Als jemand, der seine Nächte vorzugsweise allein im Dunkeln weinend verbringt, befasse ich mich eigentlich nicht mit Comedy. Das ist vermutlich der Grund, warum ich bis vor drei Wochen nicht wusste, wer Tedros „Teddy” Teclebrhan ist. Im Gegensatz zu, wie mir Facebook mitteilt, mindestens 953,509 Menschen, die es wissen, und die bisher schon aufgrund dieser Tatsache ein fröhlicheres Dasein hatten als ich. Zehn Jahre länger leben werden als ich. Keinen Krebs kriegen werden. Ein erfüllteres Sexleben und geringeres Diabetesrisiko haben als ich. Wichser.

Wie dem auch sei, für alle anderen: Tedros Teclebrhan ist Schauspieler und Comedian.
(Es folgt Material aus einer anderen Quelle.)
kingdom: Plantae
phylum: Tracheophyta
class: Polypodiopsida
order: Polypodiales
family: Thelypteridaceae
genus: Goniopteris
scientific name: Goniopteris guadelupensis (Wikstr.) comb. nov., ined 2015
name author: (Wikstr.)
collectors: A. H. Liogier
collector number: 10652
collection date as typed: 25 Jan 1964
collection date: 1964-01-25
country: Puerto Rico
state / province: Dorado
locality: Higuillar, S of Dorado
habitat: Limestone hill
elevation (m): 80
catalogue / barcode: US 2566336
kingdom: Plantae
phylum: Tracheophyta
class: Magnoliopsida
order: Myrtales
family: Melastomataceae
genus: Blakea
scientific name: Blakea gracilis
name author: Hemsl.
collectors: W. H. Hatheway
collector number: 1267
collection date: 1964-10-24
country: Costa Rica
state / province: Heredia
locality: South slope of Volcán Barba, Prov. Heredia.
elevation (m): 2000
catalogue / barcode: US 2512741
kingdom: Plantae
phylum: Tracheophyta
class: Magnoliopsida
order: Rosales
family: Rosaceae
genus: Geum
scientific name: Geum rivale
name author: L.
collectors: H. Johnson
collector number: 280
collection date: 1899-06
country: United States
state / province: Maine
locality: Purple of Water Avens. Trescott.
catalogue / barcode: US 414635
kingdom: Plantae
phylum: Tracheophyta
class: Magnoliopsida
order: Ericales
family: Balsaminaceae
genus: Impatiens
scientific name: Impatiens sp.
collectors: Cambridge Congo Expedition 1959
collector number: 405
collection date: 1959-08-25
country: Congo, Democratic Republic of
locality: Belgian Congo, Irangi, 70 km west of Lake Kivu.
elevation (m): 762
Er wurde bekannt mit der Umfrage zum Integrationstest, hat dieses Jahr in Halbe Brüder mitgespielt und war jahrelang erfolgreich auf Tournee. Die DVD zur Tournee, Teddy Show – Was labersch Du…?!, die am 27.11. erschienen ist, war am Tag ihres Erscheinens ausverkauft.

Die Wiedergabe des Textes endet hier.